The challenge is that tumours show up as white on a mammogram, but so does the dense tissue, meaning that the cancer is missed in more than 50% of cases. To illustrate the significance of that, it is useful to recount a couple of examples given to me by patients that highlight the importance of the issue and the differences in approach by country. One lady living in the UK underwent mammogram screening from 2004 to 2012, receiving a clean bill of health each time. Shortly after her fourth mammogram, she found a lump, which was later found to be 7 cm in size and had been missed for over 10 years due to her breast tissue being 75% dense. She underwent a mastectomy and, as a result of her illness, was forced to give up her business. Six years later, she continues to undergo breast construction surgery. Compare that experience with that of another patient I met who lives in France. In 2016, her first ever mammogram was clear. However, as she was also diagnosed as having dense tissue, she was immediately referred for an ultrasound scan, which revealed an 8 mm invasive tumour. As a result of the early detection, she received minimal treatment and an extremely positive outcome. Sadly, the first experience is not unusual, with 3,500 breast cancers going undetected each year in the UK alone.
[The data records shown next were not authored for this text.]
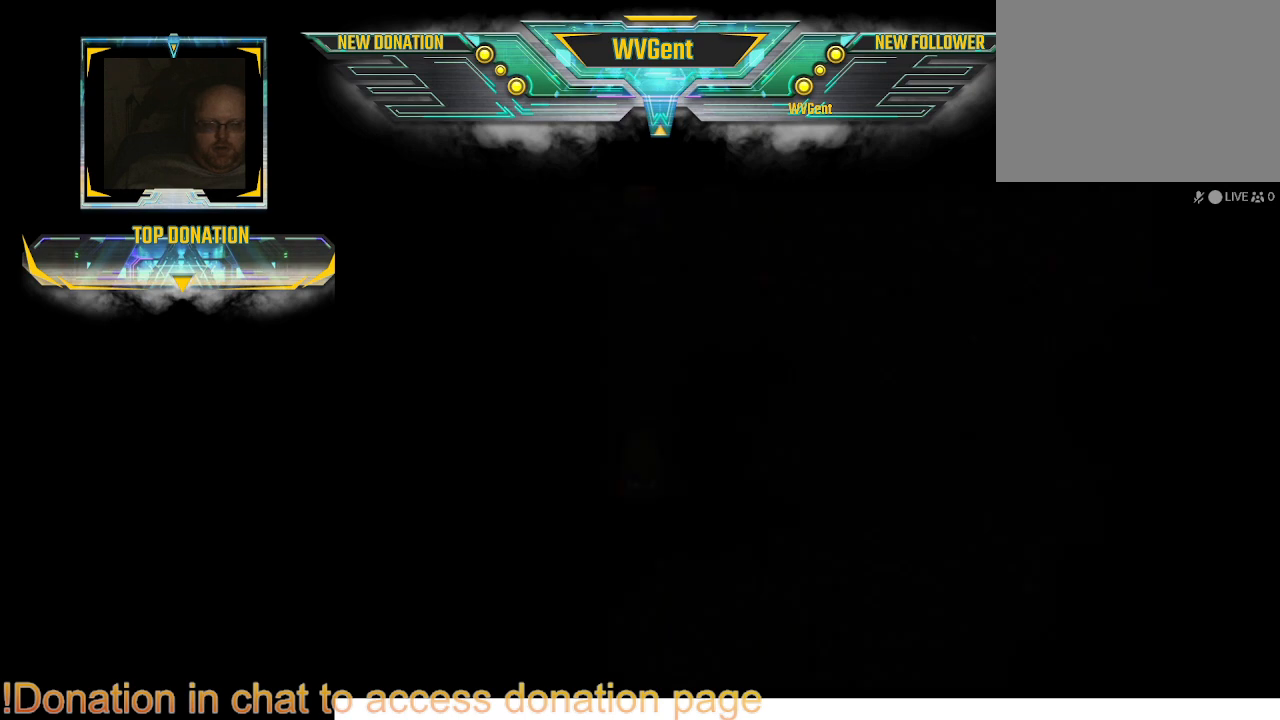
{"buttons": [], "left_stick": "center", "right_stick": "center", "events": []}
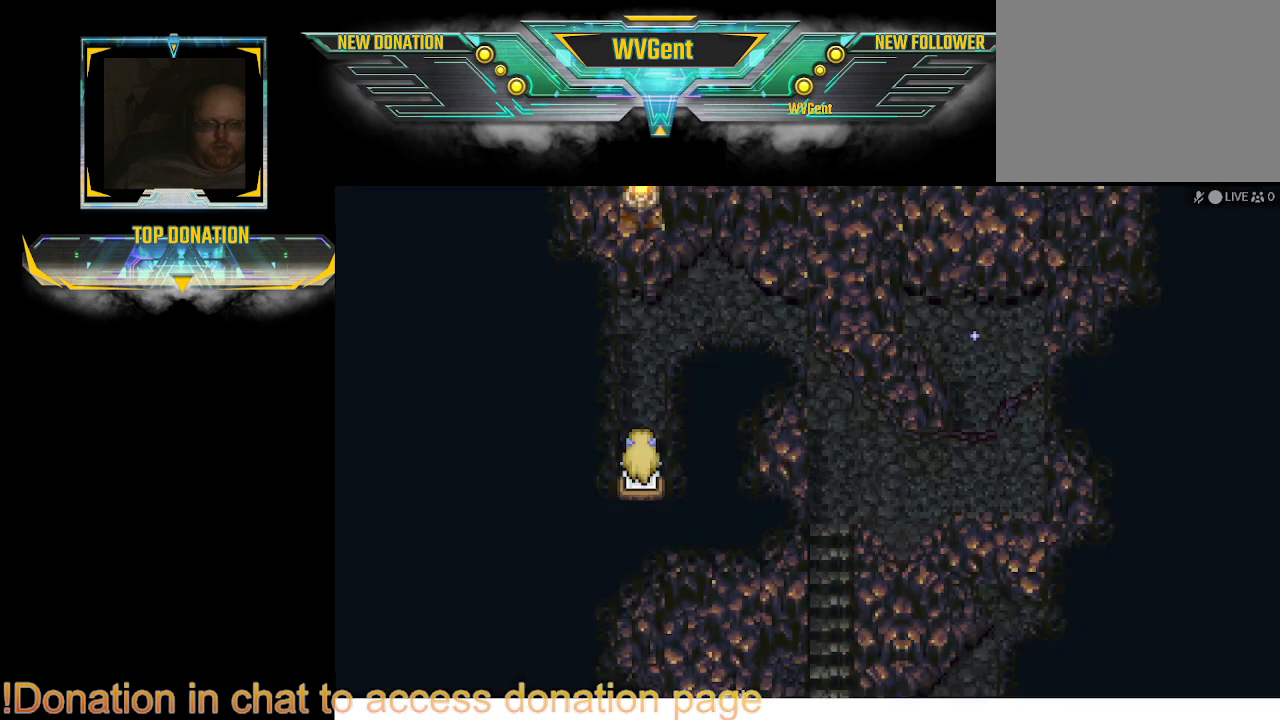
{"buttons": ["CIRCLE"], "left_stick": "up", "right_stick": "center", "events": [[433, "left_stick", "up"], [500, "CIRCLE", "down"]]}
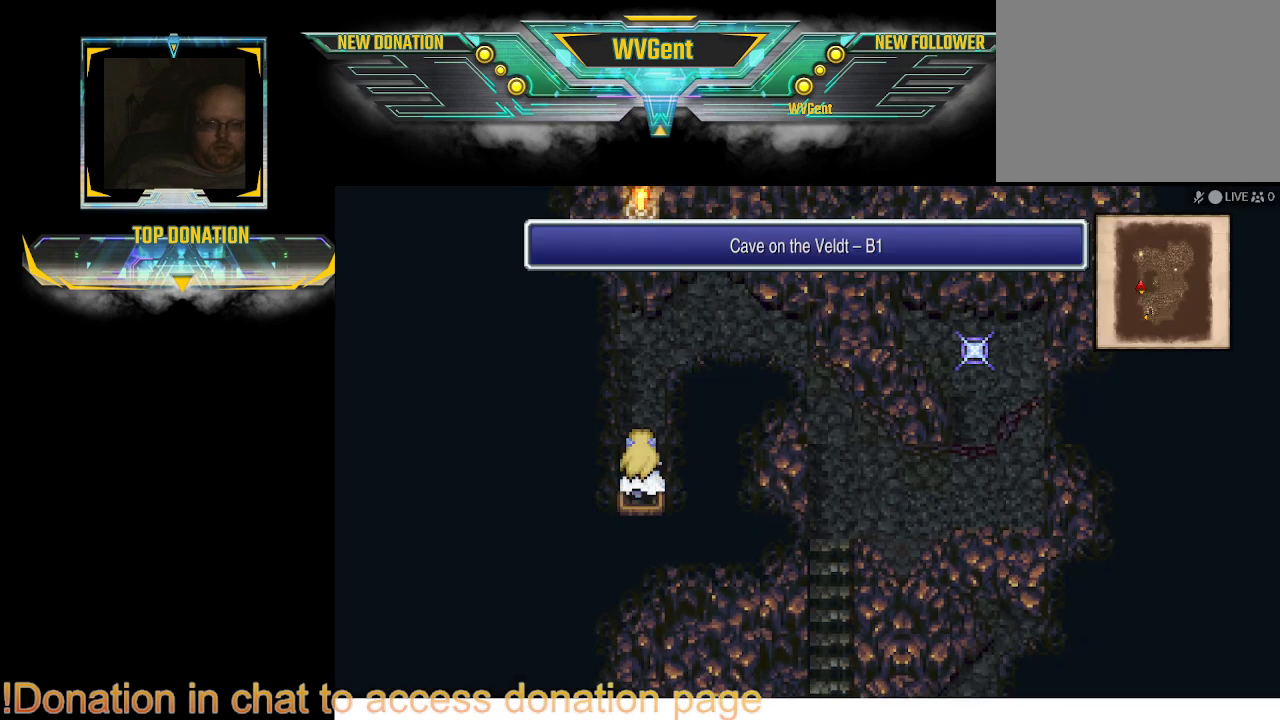
{"buttons": ["CIRCLE"], "left_stick": "center", "right_stick": "center", "events": [[200, "left_stick", "up-right"], [433, "left_stick", "center"]]}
I am aware that there is a global movement to educate not only women, but also health professionals about the implications of density, with a view to ultimately saving lives by promoting earlier diagnosis so that tumours can be found when they are small. In the USA, 30 states have passed legislation to provide women with some level of information on breast density, detailing the increased risk they face and how effective mammograms are likely to be for them. Having raised it with the Minister previously, I know that he has a great deal of interest in this area, and it is pleasing that some action is already being taken in the UK, with the Government commissioning research from the University of Warwick. However, clear evidence shows that high breast density eclipses family history as a risk factor for actually developing breast cancer.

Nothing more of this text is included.